IAJBS 23rd Annual World Forum University of Namur, Namur, Belgium

Experience level: 
Dr. Sarah Cabral, Senior Lecturer in the Carroll School of Management at Boston College

Charging the Rich to Feed the Poor

In this paper, I will highlight two restaurants, Robin Hood in Madrid and Everytable in Los Angeles, that opened last year and which operate with an innovative and socially responsible business model; they charge the rich to feed the poor. Robin Hood has paying customers for breakfast and lunch, and this in turn allows the restaurant to provide free meals to the homeless for dinner.

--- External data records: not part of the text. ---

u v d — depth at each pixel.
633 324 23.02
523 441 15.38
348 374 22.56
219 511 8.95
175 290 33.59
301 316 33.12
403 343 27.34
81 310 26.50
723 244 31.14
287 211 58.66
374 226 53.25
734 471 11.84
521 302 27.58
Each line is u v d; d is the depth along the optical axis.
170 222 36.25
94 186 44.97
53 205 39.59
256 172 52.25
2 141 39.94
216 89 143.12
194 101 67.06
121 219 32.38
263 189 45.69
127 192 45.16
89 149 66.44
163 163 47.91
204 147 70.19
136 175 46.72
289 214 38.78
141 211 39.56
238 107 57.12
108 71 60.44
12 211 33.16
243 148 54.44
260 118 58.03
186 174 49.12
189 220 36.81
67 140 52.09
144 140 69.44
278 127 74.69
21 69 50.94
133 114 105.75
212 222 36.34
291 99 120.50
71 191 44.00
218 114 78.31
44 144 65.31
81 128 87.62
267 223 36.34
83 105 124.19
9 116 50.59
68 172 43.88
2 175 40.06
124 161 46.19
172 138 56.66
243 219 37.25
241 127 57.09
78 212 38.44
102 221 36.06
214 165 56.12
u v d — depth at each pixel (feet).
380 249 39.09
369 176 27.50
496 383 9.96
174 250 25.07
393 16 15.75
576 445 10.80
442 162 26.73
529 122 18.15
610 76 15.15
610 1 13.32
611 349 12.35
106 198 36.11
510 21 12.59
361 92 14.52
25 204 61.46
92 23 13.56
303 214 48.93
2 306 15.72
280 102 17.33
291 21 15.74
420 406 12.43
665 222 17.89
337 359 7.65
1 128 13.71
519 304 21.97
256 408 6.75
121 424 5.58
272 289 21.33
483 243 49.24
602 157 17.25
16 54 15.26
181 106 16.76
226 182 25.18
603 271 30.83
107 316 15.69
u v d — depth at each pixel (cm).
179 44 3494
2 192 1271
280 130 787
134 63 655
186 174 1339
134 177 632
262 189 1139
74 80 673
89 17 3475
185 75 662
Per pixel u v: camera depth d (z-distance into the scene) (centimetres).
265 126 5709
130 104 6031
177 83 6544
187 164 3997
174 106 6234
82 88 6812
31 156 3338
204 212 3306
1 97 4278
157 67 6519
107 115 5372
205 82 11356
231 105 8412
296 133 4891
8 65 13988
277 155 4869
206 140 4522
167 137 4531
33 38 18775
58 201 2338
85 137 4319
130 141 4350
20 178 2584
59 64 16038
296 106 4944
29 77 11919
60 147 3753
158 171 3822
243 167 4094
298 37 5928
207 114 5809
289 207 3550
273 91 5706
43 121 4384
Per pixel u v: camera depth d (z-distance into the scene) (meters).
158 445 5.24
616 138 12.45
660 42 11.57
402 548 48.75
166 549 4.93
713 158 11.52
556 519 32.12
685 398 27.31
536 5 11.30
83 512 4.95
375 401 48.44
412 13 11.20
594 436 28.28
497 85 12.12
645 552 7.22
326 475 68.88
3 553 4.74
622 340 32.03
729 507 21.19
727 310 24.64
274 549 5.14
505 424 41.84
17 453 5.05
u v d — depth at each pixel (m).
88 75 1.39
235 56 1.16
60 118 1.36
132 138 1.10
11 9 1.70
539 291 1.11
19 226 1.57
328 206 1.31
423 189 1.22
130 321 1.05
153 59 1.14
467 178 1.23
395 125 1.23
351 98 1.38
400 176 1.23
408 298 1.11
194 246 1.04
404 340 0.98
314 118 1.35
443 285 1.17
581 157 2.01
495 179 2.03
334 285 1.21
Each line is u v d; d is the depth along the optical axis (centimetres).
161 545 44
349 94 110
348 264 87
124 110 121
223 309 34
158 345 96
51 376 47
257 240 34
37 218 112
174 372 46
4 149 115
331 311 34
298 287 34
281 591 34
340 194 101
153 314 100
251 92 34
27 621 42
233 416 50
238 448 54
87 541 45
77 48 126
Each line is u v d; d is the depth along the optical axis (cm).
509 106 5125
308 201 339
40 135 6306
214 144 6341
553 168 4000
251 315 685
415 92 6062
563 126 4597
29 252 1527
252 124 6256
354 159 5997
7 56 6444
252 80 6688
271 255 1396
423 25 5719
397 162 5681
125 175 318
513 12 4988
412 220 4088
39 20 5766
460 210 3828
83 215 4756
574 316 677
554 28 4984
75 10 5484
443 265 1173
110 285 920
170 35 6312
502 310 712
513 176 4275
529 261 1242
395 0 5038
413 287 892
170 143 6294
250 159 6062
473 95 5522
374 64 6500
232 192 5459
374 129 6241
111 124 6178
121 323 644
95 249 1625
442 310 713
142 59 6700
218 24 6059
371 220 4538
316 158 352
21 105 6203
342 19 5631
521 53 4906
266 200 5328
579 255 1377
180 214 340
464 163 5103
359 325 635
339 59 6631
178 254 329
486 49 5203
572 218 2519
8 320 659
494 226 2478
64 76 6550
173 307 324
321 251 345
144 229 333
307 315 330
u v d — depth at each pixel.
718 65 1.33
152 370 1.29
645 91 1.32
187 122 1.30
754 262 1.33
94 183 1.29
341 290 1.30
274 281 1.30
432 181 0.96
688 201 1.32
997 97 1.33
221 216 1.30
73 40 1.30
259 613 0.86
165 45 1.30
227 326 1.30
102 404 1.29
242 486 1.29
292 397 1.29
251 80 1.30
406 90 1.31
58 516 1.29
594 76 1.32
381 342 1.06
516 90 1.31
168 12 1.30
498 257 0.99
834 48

Everytable charges $8 for healthy, to-go meals in wealthy areas of Los Angeles but only $4 in Los Angeles’ poorer communities. Both restaurants have ties to Catholic priests; Robin Hood is run by 80-year-old Fr. Ángel García Rodriguez, and the entrepreneurs behind Everytable are partners with Fr. Greg Boyle, who founded Homeboy Industries. After describing the sustainable business model of the two restaurants, this paper will then analyze the fairness and rightness of such an approach. How can charging the rich to feed the poor be justified as an ethical action? After raising objections, I will ultimately argue that such a business model is ethical based on utility, moral duty, and Catholic social teaching.